Luís Francisco Carvalho Filho
Migrações
Não temos regulamentação adequada para tema tão sensível e relevante; só administramos a questão
Migrantes incomodam em caso de crime, quando disputam postos escassos de trabalho ou quando transbordam fanatismo político ou religioso. O atentado aos cartunistas franceses atiça o preconceito que normalmente alcança os que trocam de pátria.
A ONU contabiliza 232 milhões de pessoas vivendo fora do país em que nasceram. Refugiados (guerra, miséria, perseguição) são 16,7 milhões.
O Brasil recebeu 2.320 refugiados, 1.740 da Síria, em 2014. Os haitianos vêm pela fronteira amazônica. A crise econômica estimula jovens europeus, melhor formados, a experimentar a vida por aqui. Em São Paulo vivem mais de 100 mil bolivianos, grande parte em situação irregular.
Não há razão para uma política restritiva da migração. Nossas portas já foram abertas para portugueses, italianos, japoneses, alemães, coreanos, árabes, africanos, sem motivo para arrependimentos. Em busca da prosperidade, disseminaram sua cultura e seus hábitos.
É mais barato acolher estrangeiros, os ilegais inclusive, facilitando o acesso a serviços de educação, saúde e previdência, do que mantê-los à margem da lei. A informalidade e o temor das autoridades deixam a pessoa vulnerável, vítima em potencial de regimes degradantes de trabalho. A clandestinidade incentiva relações com o crime organizado que promove o tráfico de pessoas entre outros delitos.
Se a porta de entrada dos países é policial, a migração não deveria ser caso de polícia.
Como tratar o contingente de pessoas que vem para o Brasil com ou sem autorização? Como organizar o serviço de recebimento? Quais devem ser os critérios para a aceitação e recusa? Em quais hipóteses justifica-se o poder extremo de expulsar, deportar ou extraditar?
O número de estrangeiros presos é 3.191 (junho de 2013), o que representa apenas 0,6% da população carcerária. Um parâmetro comparativo: nos EUA, 6,8% dos presos são migrantes. As Américas (1.492) e a África (985) são os continentes que mais preenchem as nossas celas. Mas, em Itaí, interior de São Paulo, uma penitenciária exclusiva para estrangeiros, superlotada, já concentra mais de 1,2 mil condenados, a maioria por tráfico.

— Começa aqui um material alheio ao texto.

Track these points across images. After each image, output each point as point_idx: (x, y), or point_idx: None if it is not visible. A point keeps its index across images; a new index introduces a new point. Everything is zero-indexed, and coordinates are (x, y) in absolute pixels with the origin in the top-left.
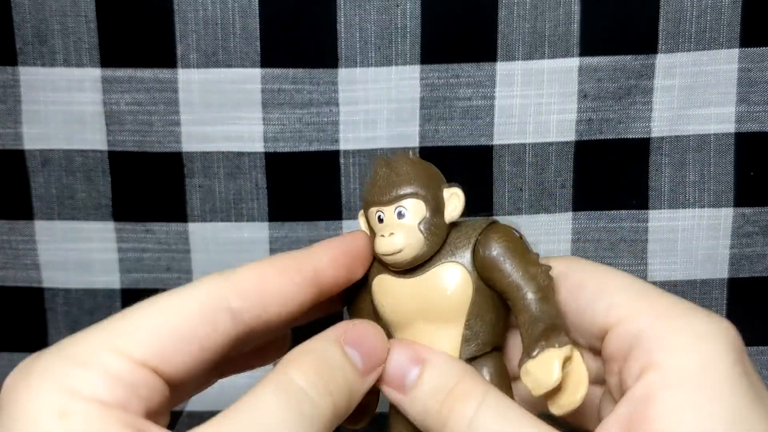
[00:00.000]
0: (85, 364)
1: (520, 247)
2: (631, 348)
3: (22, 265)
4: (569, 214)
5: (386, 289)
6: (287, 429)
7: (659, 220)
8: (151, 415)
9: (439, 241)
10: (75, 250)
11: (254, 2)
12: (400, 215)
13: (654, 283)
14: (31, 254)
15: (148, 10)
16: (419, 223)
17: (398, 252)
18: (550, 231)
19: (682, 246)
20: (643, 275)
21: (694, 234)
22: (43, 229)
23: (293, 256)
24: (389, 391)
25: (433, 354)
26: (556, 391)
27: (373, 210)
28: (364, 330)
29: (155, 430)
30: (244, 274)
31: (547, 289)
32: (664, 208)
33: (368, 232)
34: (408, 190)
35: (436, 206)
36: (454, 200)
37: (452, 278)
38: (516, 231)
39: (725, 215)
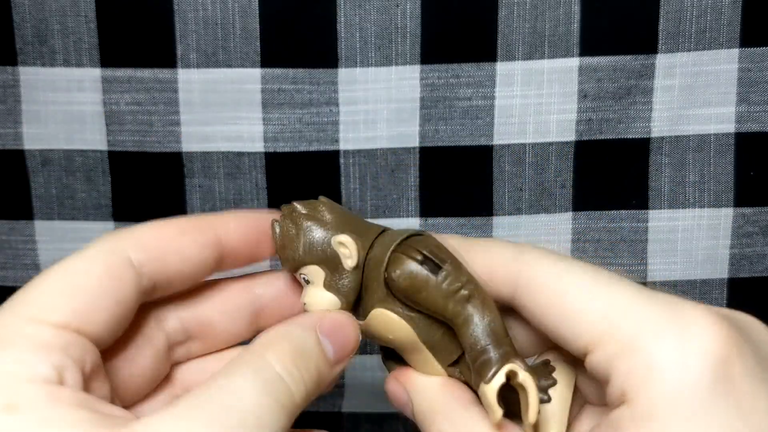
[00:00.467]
0: (12, 342)
1: (420, 281)
2: (608, 376)
3: (22, 265)
4: (569, 214)
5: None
6: (263, 416)
7: (659, 220)
8: (89, 379)
9: (355, 287)
10: (75, 250)
11: (254, 2)
12: (306, 281)
13: (654, 283)
14: (31, 254)
15: (148, 10)
16: (324, 283)
17: (327, 311)
18: (550, 231)
19: (682, 246)
20: (643, 275)
21: (694, 234)
22: (43, 229)
23: (197, 218)
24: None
25: (411, 380)
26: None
27: None
28: (339, 320)
29: (107, 407)
30: (143, 229)
31: (463, 311)
32: (664, 208)
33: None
34: (300, 258)
35: (333, 263)
36: (342, 250)
37: (384, 323)
38: (415, 253)
39: (725, 215)
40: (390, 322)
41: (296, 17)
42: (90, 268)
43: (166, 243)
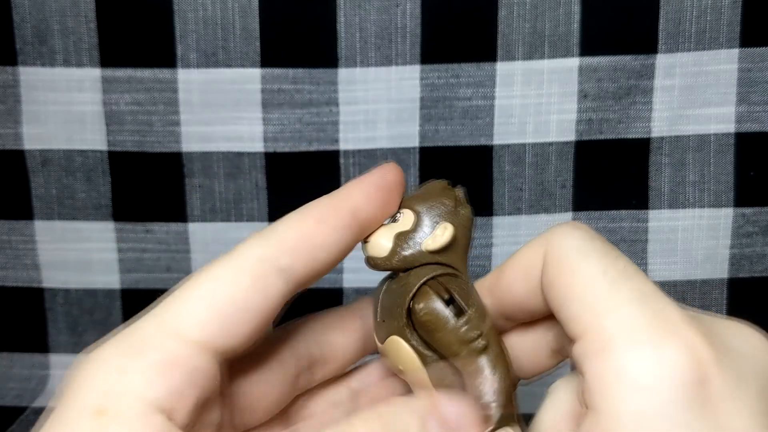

O que fazer?
Não temos regulamentação adequada para tema tão sensível e relevante. Administramos o problema com anistias periódicas.
A migração está no leque dos direitos humanos internacionalmente reconhecidos e o Estatuto dos Estrangeiros em vigor não presta. Editado durante o regime militar (1980), é contaminado por princípios autoritários e pela burocracia infinita. A migração ainda está concebida como fluxo indesejável de pessoas, na contramão da história.
O governo Lula encaminhou em 2009 projeto de lei que se arrasta no Congresso. Aparentemente insatisfeito com o conteúdo do texto, o governo Dilma criou comissão de especialistas que divulgou, em julho, nova minuta de anteprojeto. Por que não estabelecer como prioridade política a reforma legislativa?
Os governos mitigam as dificuldades da lei ultrapassada com um trato mais humanitário da migração. Não é suficiente. E resta saber se estamos preparados para a prevenção do extremismo e para os efeitos colaterais de eventual fechamento de fronteiras na Europa depois do massacre de "Charlie Hebdo".